Recently Impacted by a workforce reduction? Are you feeling overwhelmed and uncertain what to do? Below are five items to keep in mind as you go through this critical time and transition:

  1. First and foremost know that your value has not decreased. You offer a unique set of skills and experiences that are of great value. Just because your employer no longer saw this value doesn’t mean it doesn’t exist. You were hired initially because of the gifts you brought to the organization. Over time businesses change and the skills and experiences once required may no longer be needed. Perhaps your employer was ineffective in leading employees through business changes and developing individuals for success. Or perhaps you did not embrace the changes and were no longer engaged. Whatever the catalyst, don’t lose confidence in your value.
  2. You are not alone. It is not uncommon to have been impacted by a RIF (reduction in force) at some point in our work lives. Recruiters and hiring leaders more often than not see resumes from individuals that have been through some reduction or transition and don’t disqualify candidates based on this. More importantly is how you explain your job transition. If you are negative and resentful this will turn off prospective employers. They are looking for individuals who can overcome challenges and remain positive.
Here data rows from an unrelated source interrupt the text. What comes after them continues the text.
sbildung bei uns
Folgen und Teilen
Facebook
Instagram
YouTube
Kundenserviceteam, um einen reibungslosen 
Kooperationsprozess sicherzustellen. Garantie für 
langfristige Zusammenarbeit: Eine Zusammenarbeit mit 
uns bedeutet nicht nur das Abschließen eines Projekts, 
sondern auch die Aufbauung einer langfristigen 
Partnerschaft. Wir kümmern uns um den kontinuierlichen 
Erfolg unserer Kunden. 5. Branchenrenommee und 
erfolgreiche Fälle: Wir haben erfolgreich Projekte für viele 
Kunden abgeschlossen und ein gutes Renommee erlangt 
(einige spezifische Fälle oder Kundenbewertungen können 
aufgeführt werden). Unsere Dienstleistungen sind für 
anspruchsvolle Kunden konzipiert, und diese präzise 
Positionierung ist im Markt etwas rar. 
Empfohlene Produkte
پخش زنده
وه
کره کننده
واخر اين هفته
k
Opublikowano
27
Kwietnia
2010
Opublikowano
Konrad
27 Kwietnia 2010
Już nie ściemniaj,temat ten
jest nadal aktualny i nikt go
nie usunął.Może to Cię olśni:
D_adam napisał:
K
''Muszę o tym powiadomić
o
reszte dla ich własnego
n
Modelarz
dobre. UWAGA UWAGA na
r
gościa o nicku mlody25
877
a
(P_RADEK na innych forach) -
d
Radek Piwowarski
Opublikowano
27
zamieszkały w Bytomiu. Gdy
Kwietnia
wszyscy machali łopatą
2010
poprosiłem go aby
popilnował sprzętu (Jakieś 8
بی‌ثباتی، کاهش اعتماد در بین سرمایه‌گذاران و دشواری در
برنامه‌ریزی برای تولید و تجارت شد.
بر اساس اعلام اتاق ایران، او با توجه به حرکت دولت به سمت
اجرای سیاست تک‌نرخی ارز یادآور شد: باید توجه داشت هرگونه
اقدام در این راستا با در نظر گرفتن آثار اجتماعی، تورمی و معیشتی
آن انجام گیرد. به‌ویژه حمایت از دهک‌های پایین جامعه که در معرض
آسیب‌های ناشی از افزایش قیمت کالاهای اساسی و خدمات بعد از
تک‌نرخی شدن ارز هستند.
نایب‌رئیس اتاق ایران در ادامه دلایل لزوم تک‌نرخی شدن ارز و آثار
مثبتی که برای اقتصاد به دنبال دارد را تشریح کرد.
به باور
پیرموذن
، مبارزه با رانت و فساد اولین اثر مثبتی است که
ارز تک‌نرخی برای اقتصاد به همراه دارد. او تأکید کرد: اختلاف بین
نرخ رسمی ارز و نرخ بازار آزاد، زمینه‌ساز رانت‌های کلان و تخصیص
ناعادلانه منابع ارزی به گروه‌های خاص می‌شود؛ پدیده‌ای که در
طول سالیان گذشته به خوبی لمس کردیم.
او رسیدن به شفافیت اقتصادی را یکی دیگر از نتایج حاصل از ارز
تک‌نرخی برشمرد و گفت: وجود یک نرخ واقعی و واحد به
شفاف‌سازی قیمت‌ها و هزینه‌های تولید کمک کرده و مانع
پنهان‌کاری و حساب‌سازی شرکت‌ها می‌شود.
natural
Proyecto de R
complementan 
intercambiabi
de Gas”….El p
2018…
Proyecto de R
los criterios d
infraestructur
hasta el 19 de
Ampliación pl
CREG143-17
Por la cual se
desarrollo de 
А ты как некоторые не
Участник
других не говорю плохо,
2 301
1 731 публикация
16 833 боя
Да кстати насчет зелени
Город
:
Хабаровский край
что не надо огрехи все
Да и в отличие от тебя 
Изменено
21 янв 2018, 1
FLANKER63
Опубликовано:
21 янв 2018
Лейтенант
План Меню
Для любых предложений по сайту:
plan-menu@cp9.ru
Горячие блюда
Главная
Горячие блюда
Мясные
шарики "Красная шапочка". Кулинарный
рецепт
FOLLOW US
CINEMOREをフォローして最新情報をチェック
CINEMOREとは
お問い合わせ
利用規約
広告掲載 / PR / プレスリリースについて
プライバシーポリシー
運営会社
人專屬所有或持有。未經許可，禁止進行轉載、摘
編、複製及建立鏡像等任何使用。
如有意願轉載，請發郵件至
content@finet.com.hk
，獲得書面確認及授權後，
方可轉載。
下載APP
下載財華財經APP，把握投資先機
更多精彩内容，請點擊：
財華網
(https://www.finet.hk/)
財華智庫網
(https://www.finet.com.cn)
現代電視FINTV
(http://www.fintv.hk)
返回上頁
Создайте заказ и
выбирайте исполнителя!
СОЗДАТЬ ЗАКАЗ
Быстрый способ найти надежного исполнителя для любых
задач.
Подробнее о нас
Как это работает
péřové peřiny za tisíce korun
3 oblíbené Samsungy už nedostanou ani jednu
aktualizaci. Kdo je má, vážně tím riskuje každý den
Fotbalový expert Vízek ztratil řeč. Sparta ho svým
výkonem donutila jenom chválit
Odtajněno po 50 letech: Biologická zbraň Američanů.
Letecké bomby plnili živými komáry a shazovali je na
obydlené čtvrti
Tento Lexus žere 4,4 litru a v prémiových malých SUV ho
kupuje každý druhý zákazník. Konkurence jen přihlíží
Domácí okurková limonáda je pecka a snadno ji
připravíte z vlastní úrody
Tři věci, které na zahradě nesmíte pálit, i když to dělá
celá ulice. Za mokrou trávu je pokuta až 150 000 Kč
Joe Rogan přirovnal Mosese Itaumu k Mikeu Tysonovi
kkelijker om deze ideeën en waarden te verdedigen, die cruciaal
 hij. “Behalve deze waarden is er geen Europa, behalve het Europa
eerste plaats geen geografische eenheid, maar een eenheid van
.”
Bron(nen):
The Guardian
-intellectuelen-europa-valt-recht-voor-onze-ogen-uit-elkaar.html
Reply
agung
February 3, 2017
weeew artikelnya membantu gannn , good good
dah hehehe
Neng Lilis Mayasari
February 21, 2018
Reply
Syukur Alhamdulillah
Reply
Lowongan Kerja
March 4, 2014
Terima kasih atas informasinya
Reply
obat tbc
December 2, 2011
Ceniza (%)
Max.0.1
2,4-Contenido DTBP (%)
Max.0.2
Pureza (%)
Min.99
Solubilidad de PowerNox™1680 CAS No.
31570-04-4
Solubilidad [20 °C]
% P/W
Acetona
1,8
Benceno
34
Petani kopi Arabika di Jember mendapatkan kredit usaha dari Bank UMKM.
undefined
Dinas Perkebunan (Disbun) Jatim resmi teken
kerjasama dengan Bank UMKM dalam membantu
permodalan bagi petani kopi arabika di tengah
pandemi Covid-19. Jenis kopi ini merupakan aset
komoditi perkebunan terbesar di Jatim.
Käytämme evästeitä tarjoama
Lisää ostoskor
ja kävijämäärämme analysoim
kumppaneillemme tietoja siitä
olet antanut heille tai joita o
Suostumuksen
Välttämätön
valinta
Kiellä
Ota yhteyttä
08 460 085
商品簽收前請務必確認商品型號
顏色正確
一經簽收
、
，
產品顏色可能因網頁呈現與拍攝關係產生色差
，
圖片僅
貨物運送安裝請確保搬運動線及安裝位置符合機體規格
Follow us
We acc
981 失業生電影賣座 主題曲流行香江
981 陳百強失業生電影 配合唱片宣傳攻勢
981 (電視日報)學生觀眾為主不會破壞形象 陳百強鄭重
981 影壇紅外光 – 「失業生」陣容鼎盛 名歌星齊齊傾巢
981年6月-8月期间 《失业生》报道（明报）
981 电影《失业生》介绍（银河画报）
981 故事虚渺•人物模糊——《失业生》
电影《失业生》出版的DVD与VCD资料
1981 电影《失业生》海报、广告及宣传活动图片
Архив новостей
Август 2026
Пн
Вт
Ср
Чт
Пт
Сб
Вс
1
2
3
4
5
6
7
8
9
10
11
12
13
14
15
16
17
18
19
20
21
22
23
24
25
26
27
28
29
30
  3. Take time to grieve. You have experienced a significant loss; especially those that have many years of service and relationships they are leaving behind. It is natural to be angry, sad, or depressed. Others may find a sense of relief and happiness if they were unhappy in their job. Don’t let anyone dictate to you how you should feel. No matter what you feel, anger or relief, take time to grieve your loss. Your job was a large part of yourself. We often define ourselves by our work so it is natural to question your life purpose after a job loss.
  4. Take time to reflect. While you are in-between jobs or deciding on what to do next, take time for personal reflection and assessing your life goals. Think about the job you left. What did you like? What were some of the pain points that you’d want to avoid in future roles? What brought you the most joy? What is your true passion?
  5. Take advantage of available resources. Leverage your personal network, family and friends. They want to help and provide support, but often don’t know how to approach someone who lost their job. Also, your employer may have provided support through outplacement services as part of your transition benefits. If not, or to obtain additional personalized support, consider contacting a career coach such as HRCoaching4U to connect with an experienced professional who can guide you through the transition process whether you plan to return to the workforce, retire, or pursue other endeavors like entrepreneurship.

May you find peace and prosperity in whatever path you choose to follow.